Sen. Kamala Harris (D-CA), whom Joe Biden (D) announced as his running mate, has a controversial prosecutorial record that will likely emerge to the forefront as it did during the Democrat primary race, particularly in terms of criminal justice reform and her record of jailing nearly 2,000 people for marijuana-related offenses.
Biden formally announced the California senator as his running mate on Tuesday after weeks of speculation. The choice is significant, given the former vice president’s heated moments with Harris, particularly over race-related issues, during the Democrat primary debates.
Harris said during last year’s July debate:
When Vice President Biden was in the United States Senate working with segregationists to oppose busing, which was the vehicle by which we would integrate America’s public schools, had I been in the United States Senate at that time I would have been on the other side of the aisle.
Racial issues, as well as policing and criminal justice reform, have been thrust to the forefront ahead of the election, and Biden likely hopes Harris will assist his campaign by bringing more minority voters into the fold. However, Harris has a controversial history in regards to criminal justice reform.
Rep. Tulsi Gabbard (D-HI), whom many credit with effectively damaging Harris’s presidential campaign, voiced concerns over the senator’s prosecutorial record during last year’s July debate.
“Senator Harris says she’s proud of her record as a prosecutor, and that she’ll be a prosecutor president, but I’m deeply concerned about this record,” Gabbard said:
“There are too many examples to cite, but she put over 1,500 people in jail for marijuana violations and laughed about it when she was asked if she ever smoked marijuana,” she continued, referencing Harris’s appearance on the Breakfast Club, where she laughed about smoking a joint in her youth.
“I did inhale,” Harris told co-host Charlamagne tha God, laughing. “It was a long time ago, but yes. I just broke news!”
“Listen, I think [it] gives a lot of people joy,” the former California attorney general added, bursting out in laughter. “And we need more joy”:
Gabbard, at the time, added that Harris:
…blocked evidence that would have freed an innocent man from death row until the courts forced her to do so” and “kept people in prison beyond their sentences to use them as cheap labor for the state of California and she fought to keep the cash-bail system in place.
Harris has since shifted positions, attempting to position herself as a strong advocate for criminal justice reform, despite her longstanding position against marijuana legalization and subsequent jailing of nearly 2,000 people for marijuana-related offenses.
In September 2019, Harris released her own sweeping criminal justice reform plan, which, remarkably, promised to facilitate loans to “socially and economically disadvantaged individuals” in the marijuana industry and called for the end of mass incarceration.
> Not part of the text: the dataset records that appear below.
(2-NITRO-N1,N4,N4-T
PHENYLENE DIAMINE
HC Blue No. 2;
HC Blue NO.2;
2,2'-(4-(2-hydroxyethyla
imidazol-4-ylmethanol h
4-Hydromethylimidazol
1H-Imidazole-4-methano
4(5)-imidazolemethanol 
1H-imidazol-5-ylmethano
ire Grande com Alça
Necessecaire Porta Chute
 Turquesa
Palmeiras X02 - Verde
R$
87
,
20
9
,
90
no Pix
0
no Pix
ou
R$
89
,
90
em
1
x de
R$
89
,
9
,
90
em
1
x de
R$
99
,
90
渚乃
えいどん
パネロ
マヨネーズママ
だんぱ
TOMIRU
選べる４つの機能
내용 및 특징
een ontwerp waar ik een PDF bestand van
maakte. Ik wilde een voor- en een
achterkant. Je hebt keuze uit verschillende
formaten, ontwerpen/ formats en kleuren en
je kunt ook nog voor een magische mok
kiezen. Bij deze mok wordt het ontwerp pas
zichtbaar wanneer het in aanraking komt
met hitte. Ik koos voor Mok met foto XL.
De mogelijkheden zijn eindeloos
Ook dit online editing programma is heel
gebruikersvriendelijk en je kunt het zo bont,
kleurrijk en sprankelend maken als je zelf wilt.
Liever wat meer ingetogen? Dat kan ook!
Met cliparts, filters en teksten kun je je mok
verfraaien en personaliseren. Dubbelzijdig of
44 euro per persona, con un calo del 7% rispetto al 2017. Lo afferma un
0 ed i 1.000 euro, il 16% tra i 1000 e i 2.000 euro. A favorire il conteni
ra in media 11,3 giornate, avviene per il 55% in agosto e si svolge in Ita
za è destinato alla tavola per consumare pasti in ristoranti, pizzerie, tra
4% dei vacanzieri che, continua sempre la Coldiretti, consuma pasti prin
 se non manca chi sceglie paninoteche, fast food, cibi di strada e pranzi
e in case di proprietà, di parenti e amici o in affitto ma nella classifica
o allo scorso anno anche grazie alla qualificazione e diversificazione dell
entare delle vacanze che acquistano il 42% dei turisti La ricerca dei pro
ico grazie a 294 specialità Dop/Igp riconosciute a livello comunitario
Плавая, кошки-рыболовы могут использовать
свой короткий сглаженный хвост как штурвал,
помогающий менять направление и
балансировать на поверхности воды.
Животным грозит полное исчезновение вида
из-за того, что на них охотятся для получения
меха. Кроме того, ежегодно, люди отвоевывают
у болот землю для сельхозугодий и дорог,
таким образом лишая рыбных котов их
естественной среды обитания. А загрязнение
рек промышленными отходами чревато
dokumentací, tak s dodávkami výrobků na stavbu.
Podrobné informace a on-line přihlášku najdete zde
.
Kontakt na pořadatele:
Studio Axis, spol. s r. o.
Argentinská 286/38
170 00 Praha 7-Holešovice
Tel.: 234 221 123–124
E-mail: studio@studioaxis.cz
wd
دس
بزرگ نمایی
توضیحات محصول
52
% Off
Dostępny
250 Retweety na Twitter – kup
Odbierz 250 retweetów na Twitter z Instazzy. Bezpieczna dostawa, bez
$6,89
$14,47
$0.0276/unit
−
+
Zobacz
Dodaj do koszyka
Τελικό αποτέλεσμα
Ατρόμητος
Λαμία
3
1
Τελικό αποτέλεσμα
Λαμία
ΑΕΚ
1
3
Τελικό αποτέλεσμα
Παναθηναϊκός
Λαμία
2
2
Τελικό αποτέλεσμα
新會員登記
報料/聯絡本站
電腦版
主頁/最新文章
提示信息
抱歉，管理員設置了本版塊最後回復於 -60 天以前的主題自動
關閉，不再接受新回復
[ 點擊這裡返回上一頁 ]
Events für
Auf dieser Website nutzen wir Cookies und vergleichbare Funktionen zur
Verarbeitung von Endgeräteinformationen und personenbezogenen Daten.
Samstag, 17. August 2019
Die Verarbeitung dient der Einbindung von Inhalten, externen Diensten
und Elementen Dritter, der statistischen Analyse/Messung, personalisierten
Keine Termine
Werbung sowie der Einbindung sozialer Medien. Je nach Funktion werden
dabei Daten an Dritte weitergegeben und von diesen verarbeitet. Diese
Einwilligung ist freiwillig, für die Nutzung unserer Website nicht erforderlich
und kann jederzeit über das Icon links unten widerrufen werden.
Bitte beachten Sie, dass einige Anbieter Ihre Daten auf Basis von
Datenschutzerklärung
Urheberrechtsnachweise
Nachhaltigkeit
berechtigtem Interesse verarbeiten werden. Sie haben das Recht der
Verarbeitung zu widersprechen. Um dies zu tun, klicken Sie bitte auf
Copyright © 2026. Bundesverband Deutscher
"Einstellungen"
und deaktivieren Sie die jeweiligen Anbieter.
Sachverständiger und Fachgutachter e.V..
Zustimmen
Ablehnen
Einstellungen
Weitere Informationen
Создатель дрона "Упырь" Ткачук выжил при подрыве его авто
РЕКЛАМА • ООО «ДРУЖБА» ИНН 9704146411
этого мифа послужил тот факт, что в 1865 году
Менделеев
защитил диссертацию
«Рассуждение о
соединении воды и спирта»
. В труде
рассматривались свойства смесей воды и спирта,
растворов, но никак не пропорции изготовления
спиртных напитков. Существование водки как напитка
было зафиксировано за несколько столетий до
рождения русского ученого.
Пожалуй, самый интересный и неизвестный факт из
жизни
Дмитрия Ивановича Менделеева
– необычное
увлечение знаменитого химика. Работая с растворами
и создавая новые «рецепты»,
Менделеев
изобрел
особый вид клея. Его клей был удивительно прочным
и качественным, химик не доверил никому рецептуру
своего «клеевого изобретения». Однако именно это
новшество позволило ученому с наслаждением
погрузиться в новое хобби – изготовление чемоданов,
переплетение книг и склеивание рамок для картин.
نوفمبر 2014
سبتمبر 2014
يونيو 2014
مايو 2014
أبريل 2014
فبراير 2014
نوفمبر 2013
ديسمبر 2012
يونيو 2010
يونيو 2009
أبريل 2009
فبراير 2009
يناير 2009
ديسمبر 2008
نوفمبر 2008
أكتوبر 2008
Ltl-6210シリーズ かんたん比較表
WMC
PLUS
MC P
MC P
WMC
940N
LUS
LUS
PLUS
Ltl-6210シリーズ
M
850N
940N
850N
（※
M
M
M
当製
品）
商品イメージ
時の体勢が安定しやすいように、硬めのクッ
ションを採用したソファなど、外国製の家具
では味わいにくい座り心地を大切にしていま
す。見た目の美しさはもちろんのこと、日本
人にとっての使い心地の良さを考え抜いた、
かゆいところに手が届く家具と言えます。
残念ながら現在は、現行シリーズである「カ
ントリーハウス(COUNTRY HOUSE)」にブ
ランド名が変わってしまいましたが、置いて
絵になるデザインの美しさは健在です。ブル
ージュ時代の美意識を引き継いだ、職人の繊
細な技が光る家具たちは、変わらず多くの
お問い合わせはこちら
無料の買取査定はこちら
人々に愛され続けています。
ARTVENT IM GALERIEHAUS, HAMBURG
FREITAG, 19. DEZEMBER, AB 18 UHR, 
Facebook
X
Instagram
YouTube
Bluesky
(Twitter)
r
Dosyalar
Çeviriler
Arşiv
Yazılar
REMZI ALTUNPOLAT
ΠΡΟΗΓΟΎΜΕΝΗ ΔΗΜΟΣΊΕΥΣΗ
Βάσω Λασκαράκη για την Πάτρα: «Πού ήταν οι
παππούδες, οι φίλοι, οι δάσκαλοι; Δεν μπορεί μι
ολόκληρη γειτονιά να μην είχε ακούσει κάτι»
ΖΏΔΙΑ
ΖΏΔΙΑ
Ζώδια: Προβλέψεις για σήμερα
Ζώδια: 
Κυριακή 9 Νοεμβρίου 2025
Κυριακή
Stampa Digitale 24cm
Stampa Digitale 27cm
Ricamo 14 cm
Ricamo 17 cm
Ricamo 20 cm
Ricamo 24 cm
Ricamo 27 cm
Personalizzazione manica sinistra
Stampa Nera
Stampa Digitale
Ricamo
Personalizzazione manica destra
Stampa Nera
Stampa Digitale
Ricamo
“So it is past time to end the failed war on drugs, and it begins with legalizing marijuana,” her plan stated, representing a monumental shift from her record as a prosecutor. “Marijuana arrests account for over 50 percent of all drug arrests.”
Notably, Biden’s official “Plan for Black America” includes decriminalizing “the use of cannabis” and “automatically” expunging “all prior cannabis use convictions.” It also calls to “end all incarceration for drug use alone and instead divert individuals to drug courts and treatment.”